Health column: Sharing isn’t always a good thingMy husband is a wonderful man, but he seems to be particularly good at sharing lately. What’s wrong with that, you ask: Isn’t that one of the fundamental things we learn in kindergarten? Not when he’s sharing viruses.
By: Ann Busche, For the Budgeteer News
My husband is a wonderful man, but he seems to be particularly good at sharing lately. What’s wrong with that, you ask: Isn’t that one of the fundamental things we learn in kindergarten? Not when he’s sharing viruses.
First he shared with me the common cold; next he shared with me the stomach flu. Both times, he stated he was surprised I got sick because he knew I’d gotten the flu shot.
Wrong, both times! The flu shot helps to protect against the influenza viruses that cause the upper respiratory symptoms called the “flu” but does not protect against the 200 some viruses that cause the common cold, nor the rotaviruses, noroviruses and adenoviruses which cause vial gastroenteritis — i.e., the stomach flu.
So, how do you know what’s making you sick?
The easiest distinction is between the influenza “flu” and the viral gastroenteritis “stomach flu.”
Influenza symptoms include fever, cough, sore throat, runny or stuffy nose, body aches, headache, chills and fatigue. Viral gastroenteritis symptoms include watery diarrhea and vomiting, but can also include headache, fever, and abdominal cramps.
So think of the flu as symptoms from about the lungs or ribcage and above, and the stomach flu as symptoms in the stomach and below, generally speaking.
When I was sick with the stomach flu I was very tired and slept more in 24 hours than the family dog (not an easy thing to do, as she’s very talented at napping!).

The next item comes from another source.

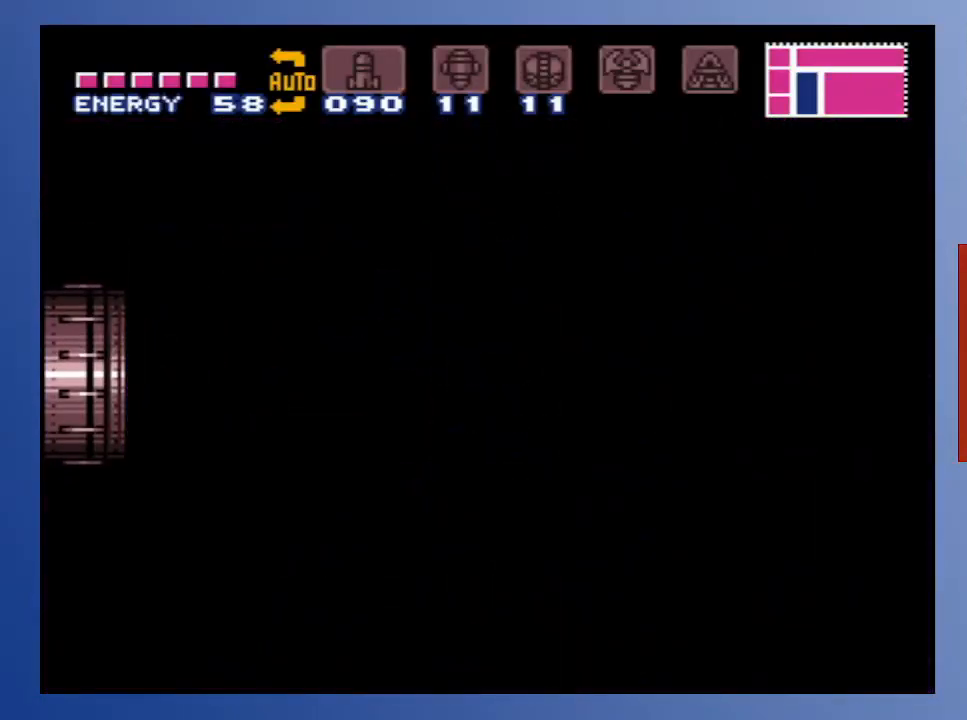
{"buttons": [], "left_stick": "center", "right_stick": "center", "events": [[83, "DPAD_LEFT", "up"]]}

Luckily, my symptoms lasted only about one day; but they can last anywhere from 1 to 10 days, depending on the virus involved.
Recovery usually happens without needing to see a doctor; the biggest thing is to drink lots of fluids. The stomach flu can become serious for infants, young children, the disabled, and elderly adults who may not be able to take in enough fluid to overcome those lost by vomiting and diarrhea and become dehydrated. Be sure to call your family physician if the stomach flu symptoms don’t quickly resolve or if you are concerned about dehydration.

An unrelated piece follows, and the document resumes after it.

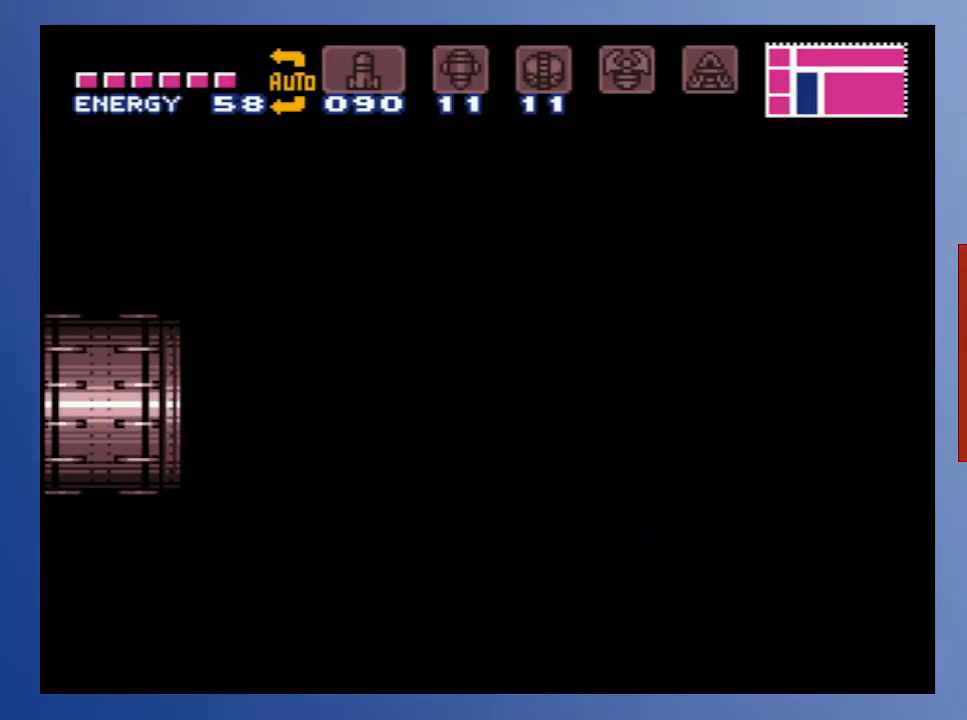
{"buttons": [], "left_stick": "center", "right_stick": "center", "events": []}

A bit more difficult is the difference between the common cold and the flu, as both have upper respiratory symptoms. The common-cold symptoms include sneezing, stuffy or running nose, sore throat, coughing, watery eyes, mild headache and mild body aches. Perhaps the biggest difference would be the severity of body aches, chills and fatigue, which are greater with influenza.
The germs that cause the common cold start by irritating the nose and sinuses; and in response, clear mucus is produced and there’s a lot of nose-blowing being done. After a few days, the body fights back through the immune system and the mucus changes from clear or white to yellow; in fact, green mucus is common, and does not mean an antibiotic is needed.

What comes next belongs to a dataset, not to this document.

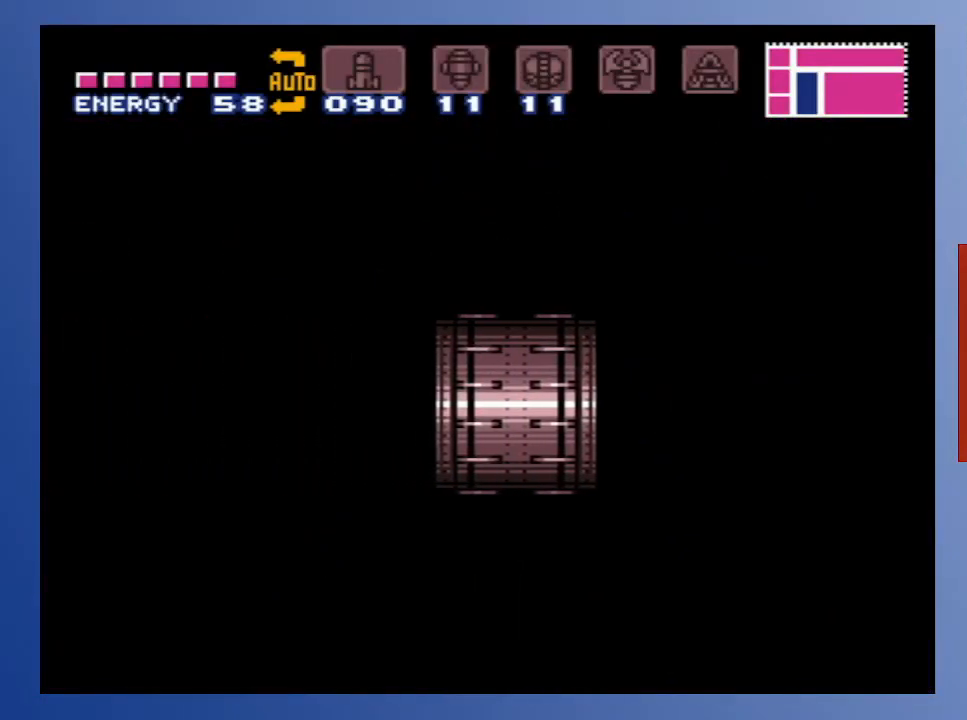
{"buttons": [], "left_stick": "center", "right_stick": "center", "events": []}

The common cold is caused by a virus, and antibiotics target bacteria; so generally, if you get better after starting an antibiotic, it’s more likely to be a coincidence, when in fact the immune system has done its job and taken care of the virus.
Again, rest, plenty of fluids, and over-the-counter medications aimed at relieving symptoms are what you need when you have a cold. However, call your doctor if you have a temperature higher than 100.4 degrees, have symptoms that last longer than 10 days, or have symptoms that aren’t relieved by over-the-counter medications. Also, if you have an infant under the age of 3 months with a fever, call your doctor right away to discuss.
The way to stay healthy is the same regardless of the virus involved — wash your hands and try to avoid contact with sick family. I’ll still kiss my husband good morning and good night, even knowing the health risks I’m taking.